ЗАДАНИЕ: Перепишите все записи ниже, заменив «Oldest first» на «Newest first». Остальной текст оставьте без изменений.

ИСХОДНЫЕ ЗАПИСИ:
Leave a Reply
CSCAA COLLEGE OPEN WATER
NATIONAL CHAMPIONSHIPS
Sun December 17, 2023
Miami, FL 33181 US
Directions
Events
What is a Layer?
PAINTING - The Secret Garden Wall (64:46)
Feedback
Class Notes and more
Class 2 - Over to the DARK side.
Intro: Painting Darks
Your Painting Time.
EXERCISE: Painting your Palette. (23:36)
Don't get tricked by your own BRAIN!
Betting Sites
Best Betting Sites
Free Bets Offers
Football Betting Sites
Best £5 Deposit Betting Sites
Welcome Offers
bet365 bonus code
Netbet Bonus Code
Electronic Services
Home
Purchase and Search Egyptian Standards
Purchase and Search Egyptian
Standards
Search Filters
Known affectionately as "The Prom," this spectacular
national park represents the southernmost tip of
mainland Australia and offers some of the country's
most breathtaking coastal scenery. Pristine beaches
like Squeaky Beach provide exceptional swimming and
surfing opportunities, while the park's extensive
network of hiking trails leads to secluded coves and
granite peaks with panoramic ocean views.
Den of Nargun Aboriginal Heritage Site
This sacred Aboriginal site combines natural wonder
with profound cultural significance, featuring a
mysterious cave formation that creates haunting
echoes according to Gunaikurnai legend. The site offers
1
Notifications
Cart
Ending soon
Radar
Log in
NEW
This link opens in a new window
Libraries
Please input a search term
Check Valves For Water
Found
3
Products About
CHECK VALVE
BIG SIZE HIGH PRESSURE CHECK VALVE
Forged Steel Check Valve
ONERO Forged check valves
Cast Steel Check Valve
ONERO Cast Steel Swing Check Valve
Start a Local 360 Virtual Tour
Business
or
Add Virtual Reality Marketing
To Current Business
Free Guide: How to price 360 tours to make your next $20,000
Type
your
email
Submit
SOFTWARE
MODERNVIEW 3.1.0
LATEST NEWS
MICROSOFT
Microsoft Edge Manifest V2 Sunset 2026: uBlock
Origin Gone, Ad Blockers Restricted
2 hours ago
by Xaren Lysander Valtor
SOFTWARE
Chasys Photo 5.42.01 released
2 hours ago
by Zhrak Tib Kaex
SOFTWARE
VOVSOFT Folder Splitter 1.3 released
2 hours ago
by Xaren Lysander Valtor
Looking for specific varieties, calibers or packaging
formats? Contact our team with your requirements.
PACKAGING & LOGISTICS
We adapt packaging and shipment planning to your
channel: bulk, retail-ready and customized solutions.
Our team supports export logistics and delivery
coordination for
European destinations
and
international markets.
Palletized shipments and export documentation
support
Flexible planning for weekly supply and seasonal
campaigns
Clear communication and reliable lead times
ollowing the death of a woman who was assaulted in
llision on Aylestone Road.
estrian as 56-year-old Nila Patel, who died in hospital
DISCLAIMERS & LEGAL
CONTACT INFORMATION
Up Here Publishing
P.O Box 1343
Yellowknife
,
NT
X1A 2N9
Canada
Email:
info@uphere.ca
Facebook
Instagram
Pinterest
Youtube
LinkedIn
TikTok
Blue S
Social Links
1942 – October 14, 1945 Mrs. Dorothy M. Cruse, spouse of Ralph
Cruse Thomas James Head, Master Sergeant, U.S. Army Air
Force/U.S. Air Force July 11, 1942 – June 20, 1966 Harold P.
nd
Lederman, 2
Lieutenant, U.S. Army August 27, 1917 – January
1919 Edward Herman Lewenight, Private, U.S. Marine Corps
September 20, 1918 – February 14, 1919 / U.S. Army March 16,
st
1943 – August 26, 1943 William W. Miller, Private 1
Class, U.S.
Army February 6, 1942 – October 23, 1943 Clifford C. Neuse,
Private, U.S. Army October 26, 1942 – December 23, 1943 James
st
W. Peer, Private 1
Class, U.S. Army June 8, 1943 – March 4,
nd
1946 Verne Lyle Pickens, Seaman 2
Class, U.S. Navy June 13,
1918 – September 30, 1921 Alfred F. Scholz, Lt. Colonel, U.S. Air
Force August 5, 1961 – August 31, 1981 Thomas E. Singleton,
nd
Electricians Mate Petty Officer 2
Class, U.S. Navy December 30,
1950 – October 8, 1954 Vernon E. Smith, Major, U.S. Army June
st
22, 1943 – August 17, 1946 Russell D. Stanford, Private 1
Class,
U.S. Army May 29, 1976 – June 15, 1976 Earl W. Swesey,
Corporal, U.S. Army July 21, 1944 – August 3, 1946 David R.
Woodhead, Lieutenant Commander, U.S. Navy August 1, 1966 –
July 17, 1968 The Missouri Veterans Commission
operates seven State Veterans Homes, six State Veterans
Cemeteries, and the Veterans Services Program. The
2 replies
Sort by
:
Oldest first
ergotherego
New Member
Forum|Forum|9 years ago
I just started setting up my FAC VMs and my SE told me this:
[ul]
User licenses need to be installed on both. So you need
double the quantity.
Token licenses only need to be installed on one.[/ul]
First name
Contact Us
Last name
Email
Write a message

РЕШЕНИЕ:
Leave a Reply
CSCAA COLLEGE OPEN WATER
NATIONAL CHAMPIONSHIPS
Sun December 17, 2023
Miami, FL 33181 US
Directions
Events
What is a Layer?
PAINTING - The Secret Garden Wall (64:46)
Feedback
Class Notes and more
Class 2 - Over to the DARK side.
Intro: Painting Darks
Your Painting Time.
EXERCISE: Painting your Palette. (23:36)
Don't get tricked by your own BRAIN!
Betting Sites
Best Betting Sites
Free Bets Offers
Football Betting Sites
Best £5 Deposit Betting Sites
Welcome Offers
bet365 bonus code
Netbet Bonus Code
Electronic Services
Home
Purchase and Search Egyptian Standards
Purchase and Search Egyptian
Standards
Search Filters
Known affectionately as "The Prom," this spectacular
national park represents the southernmost tip of
mainland Australia and offers some of the country's
most breathtaking coastal scenery. Pristine beaches
like Squeaky Beach provide exceptional swimming and
surfing opportunities, while the park's extensive
network of hiking trails leads to secluded coves and
granite peaks with panoramic ocean views.
Den of Nargun Aboriginal Heritage Site
This sacred Aboriginal site combines natural wonder
with profound cultural significance, featuring a
mysterious cave formation that creates haunting
echoes according to Gunaikurnai legend. The site offers
1
Notifications
Cart
Ending soon
Radar
Log in
NEW
This link opens in a new window
Libraries
Please input a search term
Check Valves For Water
Found
3
Products About
CHECK VALVE
BIG SIZE HIGH PRESSURE CHECK VALVE
Forged Steel Check Valve
ONERO Forged check valves
Cast Steel Check Valve
ONERO Cast Steel Swing Check Valve
Start a Local 360 Virtual Tour
Business
or
Add Virtual Reality Marketing
To Current Business
Free Guide: How to price 360 tours to make your next $20,000
Type
your
email
Submit
SOFTWARE
MODERNVIEW 3.1.0
LATEST NEWS
MICROSOFT
Microsoft Edge Manifest V2 Sunset 2026: uBlock
Origin Gone, Ad Blockers Restricted
2 hours ago
by Xaren Lysander Valtor
SOFTWARE
Chasys Photo 5.42.01 released
2 hours ago
by Zhrak Tib Kaex
SOFTWARE
VOVSOFT Folder Splitter 1.3 released
2 hours ago
by Xaren Lysander Valtor
Looking for specific varieties, calibers or packaging
formats? Contact our team with your requirements.
PACKAGING & LOGISTICS
We adapt packaging and shipment planning to your
channel: bulk, retail-ready and customized solutions.
Our team supports export logistics and delivery
coordination for
European destinations
and
international markets.
Palletized shipments and export documentation
support
Flexible planning for weekly supply and seasonal
campaigns
Clear communication and reliable lead times
ollowing the death of a woman who was assaulted in
llision on Aylestone Road.
estrian as 56-year-old Nila Patel, who died in hospital
DISCLAIMERS & LEGAL
CONTACT INFORMATION
Up Here Publishing
P.O Box 1343
Yellowknife
,
NT
X1A 2N9
Canada
Email:
info@uphere.ca
Facebook
Instagram
Pinterest
Youtube
LinkedIn
TikTok
Blue S
Social Links
1942 – October 14, 1945 Mrs. Dorothy M. Cruse, spouse of Ralph
Cruse Thomas James Head, Master Sergeant, U.S. Army Air
Force/U.S. Air Force July 11, 1942 – June 20, 1966 Harold P.
nd
Lederman, 2
Lieutenant, U.S. Army August 27, 1917 – January
1919 Edward Herman Lewenight, Private, U.S. Marine Corps
September 20, 1918 – February 14, 1919 / U.S. Army March 16,
st
1943 – August 26, 1943 William W. Miller, Private 1
Class, U.S.
Army February 6, 1942 – October 23, 1943 Clifford C. Neuse,
Private, U.S. Army October 26, 1942 – December 23, 1943 James
st
W. Peer, Private 1
Class, U.S. Army June 8, 1943 – March 4,
nd
1946 Verne Lyle Pickens, Seaman 2
Class, U.S. Navy June 13,
1918 – September 30, 1921 Alfred F. Scholz, Lt. Colonel, U.S. Air
Force August 5, 1961 – August 31, 1981 Thomas E. Singleton,
nd
Electricians Mate Petty Officer 2
Class, U.S. Navy December 30,
1950 – October 8, 1954 Vernon E. Smith, Major, U.S. Army June
st
22, 1943 – August 17, 1946 Russell D. Stanford, Private 1
Class,
U.S. Army May 29, 1976 – June 15, 1976 Earl W. Swesey,
Corporal, U.S. Army July 21, 1944 – August 3, 1946 David R.
Woodhead, Lieutenant Commander, U.S. Navy August 1, 1966 –
July 17, 1968 The Missouri Veterans Commission
operates seven State Veterans Homes, six State Veterans
Cemeteries, and the Veterans Services Program. The
2 replies
Sort by
:
Newest first
ergotherego
New Member
Forum|Forum|9 years ago
I just started setting up my FAC VMs and my SE told me this:
[ul]
User licenses need to be installed on both. So you need
double the quantity.
Token licenses only need to be installed on one.[/ul]
First name
Contact Us
Last name
Email
Write a message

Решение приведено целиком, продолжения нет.